I sacrifici che Patoff impone fin dal primo giorno ai dipendenti sono splendidamente nonsense: il lievissimo ritardo di una giovane impiegata disabile – dovuto proprio alle difficoltà logistiche con la carrozzella – viene immediatamente punito con il licenziamento.
La violenza nonsense di Candy Crush e The Consultant
Non è un caso – sempre in tema di nonsense, che la storia sia ambientata in una compagnia che produce videogiochi per smartphone (tipo, per intenderci, Candy Crush). Se il videogioco è da tempo una forma espressiva che può a buon diritto vantare una propria valenza culturale, il gioco per cellulari è invece per lo più un intrattenimento idiotizzante, basato su forme volutamente primitive e standardizzate di sfida e ricompensa, con il palese scopo di creare una sorta di dipendenza nell’utente. Parliamo dunque di un prodotto beceramente commerciale, pensato appositamente per indurre un preciso tipo di comportamento.
Parallelamente il violento gioco messo in atto dal consulente all’interno dell’azienda induce gli stessi dipendenti ad un preciso tipo di comportamento. In cui sempre più il sistema di valori precedente – quello rappresentato dal piacevole ambiente creato da Sang – viene sostituito da un opposto e sadico sistema valoriale. Un sistema, se vogliamo ripeterci, diabolico e infernale (non a caso, in E2 la madre di Sang dice che il figlio è stato preso dal diavolo). Anche per questo il rosso è il colore che maggiormente risalta in The Consultant, sin dalla sigla iniziale: colore giocoforza strettamente collegato a Patoff, fino ad arrivare ad illuminarne simbolicamente il passaggio.
Nel finale, come si diceva, rimangono molte più domande che risposte.
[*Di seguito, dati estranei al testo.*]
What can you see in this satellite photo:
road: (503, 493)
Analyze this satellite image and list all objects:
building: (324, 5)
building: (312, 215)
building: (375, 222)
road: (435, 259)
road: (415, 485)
Regus è già lanciato verso la sua prossima consulenza – la Pterodactyl Robotics – la cui fondatrice si è appena suicidata. Nel codice del gioco appena lanciato, Craig – che l’ha ideato – scopre esserci un malware che permette di spiare illegalmente i cellulari degli utenti. Patty ipnotizzata nello scantinato a battere misteriosamente a macchina. Tokyo che giocando a Sang Jungle’s Odyssey supera il fatidico livello 316. L’alluce perso da Patoff che, bollito, si rivela essere realmente d’oro…
Logica onirica di un incubo sull’ultracapitalismo
Vi è dunque una vertigine di enigmi destinati a restare insoluti, come i vaghi riferimenti all’inferno dantesco che ricorrono nella serie. Ma è poi davvero così importante svelare questi misteri? The Consultant è a tratti volutamente indecifrabile. Seconda stagione o meno, questa serie non è come la fantascientifica Raised by Wolves (di cui abbiamo anche discusso qui nel podcast) o come la mistica 1899 (a cui abbiamo dedicato anche questa puntata del podcast) – entrambe rimaste ahimè in sospeso perché cancellate.
The Consultant potrebbe benissimo chiudersi così, con un’aria di incertezza malefica che ne avvampa il finale, come ha in fondo avvampato ciascuno degli otto episodi, in un angosciante crescendo di metafisica suspance. The Consultant è un incubo, e la sua logica onirica si basa dunque su leggi totalmente estranee a quelle della verosimiglianza. E questo incubo si beffa dell’ultracapitalismo high tech: un consulente aziendale fatto internamente d’oro, che suggella satanici contratti con amministratori delegati alla disperata ricerca di gloria, risana i bilanci delle loro compagnie senza nemmeno avere la più pallida idea di cosa producano…
Perversamente sadico, incoraggia politiche aziendali di gioco al massacro, nel modo più politicamente scorretto possibile. Eppure anche no: quando licenzia la giovane disabile, lo fa proprio in virtù di quell’odierna ipocrisia politicamente corretta che vorrebbe non vedere la carrozzella come evidente differenza tra questa e gli altri autosufficientemente deambulanti.
Un incubo, per l’appunto. Ipnotico e agghiacciante, impenetrabile e sfuggente. Come la meravigliosa performance di Christoph Waltz, vero cuore nero e pulsante di The Consultant.